South Koreans show solidarity in time of crisis

Consumers, landlords, celebrities and YouTubers reach out to help those hit harder by coronavirus outbreak

A campaign was launched April 2 at a producer-consumer outlet in Gangnam, southern Seoul, to support eco-friendly farms that normally supply schools but are now struggling to stay afloat because of school closures. (The Korean Herald/Yonhap/ANN)

SEOUL (The Korea Herald/ANN) — The novel coronavirus is forcing people around the world to keep their distance physically, but that isn’t stopping them from standing united in the fight against the global pandemic.

As neighbors, landlords or consumers, many people in South Korea are reaching out to those hit harder by the COVID-19 outbreak.

Youngsters have initiated a “good consumer movement” through social media platforms such as Instagram.

When visiting a regular haunt — whether it’s a cafe, hair salon or restaurant — they pay for their next visit in advance to ensure the business has a stable cash flow.

Sharing images of their receipts under the hashtag #goodconsumer, they encourage others to join in.

Koh Mi-jung, a 32-year-old office worker, paid an extra 30,000 won ($24.60) when she got her hair dyed at a salon in Seoul over the weekend. She plans to visit again in a couple of months, and has already paid for the appointment in advance.

“The hairstylist told me that the shop’s revenue has been halved. Hearing that the landlord of the salon had reduced the rent for this month made me decide to join the movement,” she said.

Flower boutiques and rice cake shops also saw their sales nearly halved. Mom and pop stores are on the brink of going out of business during the prolonged social distancing campaign.

According to the Korea Economic Research Institute, restaurant sales fell 65 percent year-on-year in February and March.

To boost domestic consumption, the government decided Wednesday to chip in 90 billion won in advance payments to businesses in the industries of food service, air travel, exhibitions and conventions that will provide services for future government functions.

Another emerging trend is purchasing fresh fruits and vegetables directly from farms.

Taking a cue from Korea’s drive-thru virus-testing centers, which are providing the fastest and most extensive COVID-19 tests in the world, farmers are adopting similar methods to sell their products.

Since Pohang, a North Gyeongsang Province city hit hard by the virus, started selling fresh fish, spinach and mushrooms at a drive-thru station within a parking lot on March 14, consumers and farmers have welcomed the new sales model as a way to reduce potential exposure to the virus.

Provincial governments are helping struggling farmers take on direct grower-to-consumer relations through one-off farm boxes.

Sun Kwon-soo, who runs a strawberry farm in Seosan, South Chungcheong Province, was relieved when a drive-thru market was established there. COVID-19 has disrupted his key export markets, and he is still feeling the effects.

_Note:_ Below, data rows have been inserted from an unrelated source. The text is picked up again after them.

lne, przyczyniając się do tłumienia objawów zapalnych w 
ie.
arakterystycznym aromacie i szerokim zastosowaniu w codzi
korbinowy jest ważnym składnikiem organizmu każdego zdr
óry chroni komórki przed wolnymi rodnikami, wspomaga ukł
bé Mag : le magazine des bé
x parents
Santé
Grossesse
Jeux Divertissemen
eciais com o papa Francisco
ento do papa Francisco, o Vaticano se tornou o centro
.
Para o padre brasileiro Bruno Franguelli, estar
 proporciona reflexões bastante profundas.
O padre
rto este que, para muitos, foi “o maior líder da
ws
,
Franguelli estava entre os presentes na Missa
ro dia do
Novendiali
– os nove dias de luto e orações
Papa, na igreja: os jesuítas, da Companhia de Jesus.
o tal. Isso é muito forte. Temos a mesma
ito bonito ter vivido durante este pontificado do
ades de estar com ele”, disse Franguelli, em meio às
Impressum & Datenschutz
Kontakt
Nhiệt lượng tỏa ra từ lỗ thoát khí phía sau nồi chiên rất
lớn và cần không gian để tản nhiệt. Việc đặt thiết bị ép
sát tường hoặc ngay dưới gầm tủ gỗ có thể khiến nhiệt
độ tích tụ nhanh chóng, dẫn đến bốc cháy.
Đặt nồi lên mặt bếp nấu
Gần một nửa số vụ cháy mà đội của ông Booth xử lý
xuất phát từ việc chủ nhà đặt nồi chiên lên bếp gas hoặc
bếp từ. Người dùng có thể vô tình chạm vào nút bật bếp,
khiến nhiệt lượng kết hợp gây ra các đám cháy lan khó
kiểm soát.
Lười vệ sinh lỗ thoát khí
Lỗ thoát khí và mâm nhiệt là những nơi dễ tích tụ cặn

“As I’ve been exporting all my strawberries to the United States and Hong Kong, I was devastated when I had to dump several hundred kilograms of strawberries. But I was able to sell 400 kilograms a day at the (drive-thru) event,” he said.

Parents are ordering fruit and vegetable boxes online to offset some of the losses farmers face due to school closures. With schools closed for over a month, farmers who normally supplied produce to schools are suffering financially.

“It is a desirable option as they provided fresh and eco-friendly vegetables at reasonable prices. I had to go grocery shopping more often because my kids are staying home longer anyway,” said Min Eun-jung, a mother to two sons.

Dozens of celebrities and YouTubers have raised or donated funds to address the coronavirus outbreak.

Korean American singer-songwriter Eric Nam, who was under home quarantine after cutting short his North American tour due to the pandemic, hosted a special charity stream on his YouTube channel on April 5 and asked viewers to donate to the World Health Organization’s COVID-19 Solidarity Response Fund.

Google used its YouTube platform to enable viewers to donate by clicking a tab below the video. The company pledged $2 for every $1 that viewers donated to help communities recover by supporting medical expenses, up to a maximum of $5 million.

A donation drive called “the lemon challenge,” which was initiated by YouTube channel KOITV with over 920,000 subscribers, went viral here with support from other popular YouTubers. Participants upload videos of themselves eating lemons and pledge to donate 190,000 won to a particular charity, then nominate three other people to do the same.

The lemon challenge was inspired by the ice bucket challenge that virally raised money for research into Lou Gehrig’s disease, or amyotrophic lateral sclerosis, a disease that attacks the motor neurons, cells that control muscles.